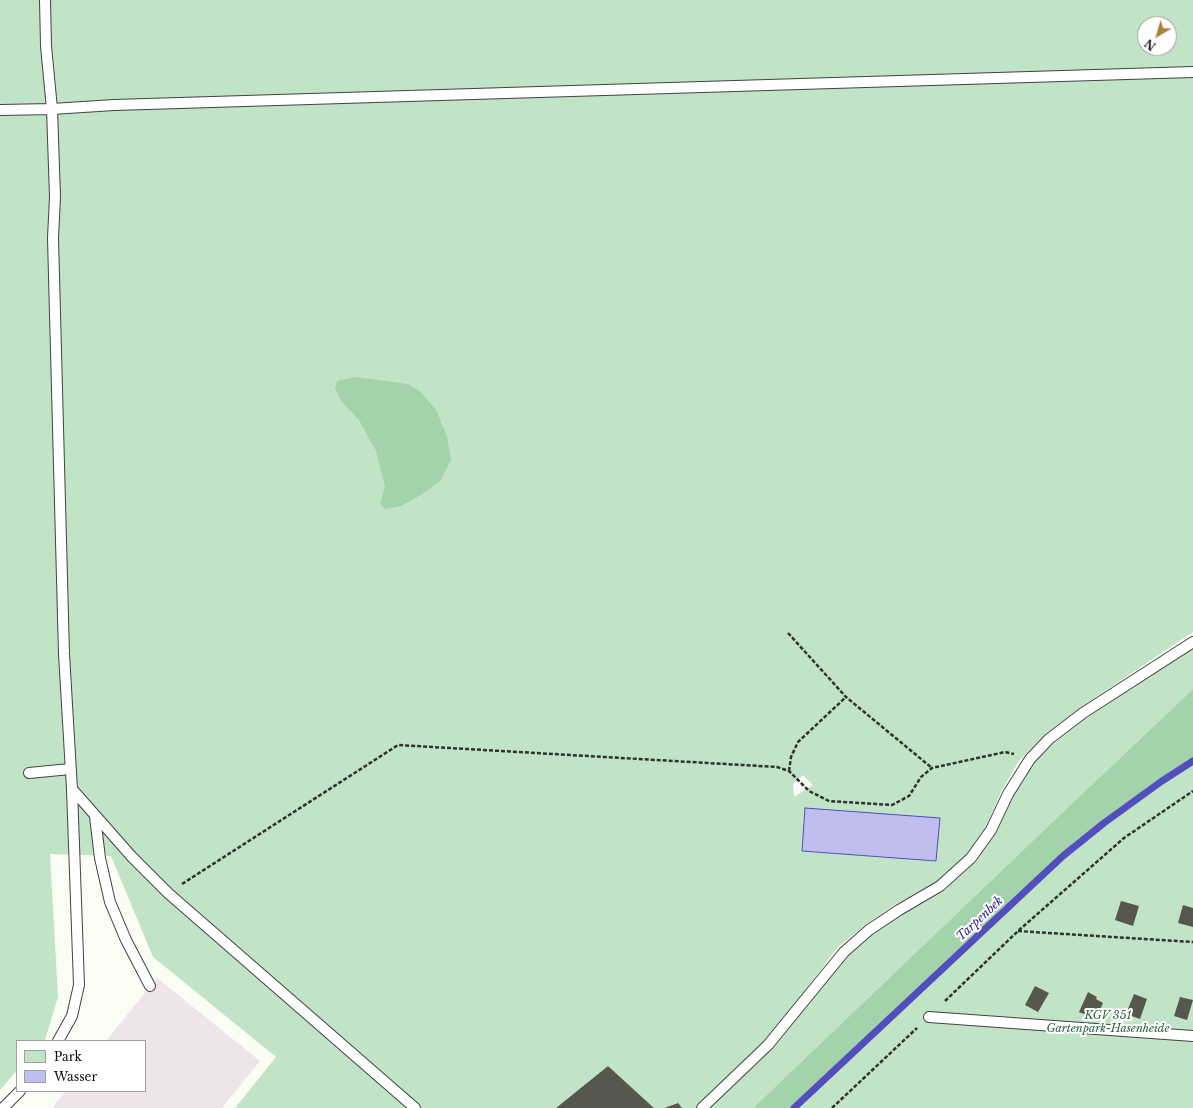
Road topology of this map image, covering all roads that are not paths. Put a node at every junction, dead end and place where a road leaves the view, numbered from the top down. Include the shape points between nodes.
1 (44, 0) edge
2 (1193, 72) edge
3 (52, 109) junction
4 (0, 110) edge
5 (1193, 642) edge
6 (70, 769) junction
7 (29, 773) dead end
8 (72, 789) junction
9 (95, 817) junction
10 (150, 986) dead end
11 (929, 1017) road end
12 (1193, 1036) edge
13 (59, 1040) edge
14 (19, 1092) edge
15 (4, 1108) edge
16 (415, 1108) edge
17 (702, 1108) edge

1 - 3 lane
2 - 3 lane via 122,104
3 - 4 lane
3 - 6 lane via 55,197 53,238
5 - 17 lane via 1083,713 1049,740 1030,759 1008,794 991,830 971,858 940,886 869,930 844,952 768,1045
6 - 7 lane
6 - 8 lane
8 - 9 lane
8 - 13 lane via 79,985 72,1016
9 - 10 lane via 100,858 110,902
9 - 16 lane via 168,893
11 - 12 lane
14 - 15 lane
■ ■ ■
* Work request *
Give the listing above again in its entirety, exactly as written and free of images.

* Response to this task *
Road topology of this map image, covering all roads that are not paths. Put a node at every junction, dead end and place where a road leaves the view, numbered from the top down. Include the shape points between nodes.
1 (44, 0) edge
2 (1193, 72) edge
3 (52, 109) junction
4 (0, 110) edge
5 (1193, 642) edge
6 (70, 769) junction
7 (29, 773) dead end
8 (72, 789) junction
9 (95, 817) junction
10 (150, 986) dead end
11 (929, 1017) road end
12 (1193, 1036) edge
13 (59, 1040) edge
14 (19, 1092) edge
15 (4, 1108) edge
16 (415, 1108) edge
17 (702, 1108) edge

1 - 3 lane
2 - 3 lane via 122,104
3 - 4 lane
3 - 6 lane via 55,197 53,238
5 - 17 lane via 1083,713 1049,740 1030,759 1008,794 991,830 971,858 940,886 869,930 844,952 768,1045
6 - 7 lane
6 - 8 lane
8 - 9 lane
8 - 13 lane via 79,985 72,1016
9 - 10 lane via 100,858 110,902
9 - 16 lane via 168,893
11 - 12 lane
14 - 15 lane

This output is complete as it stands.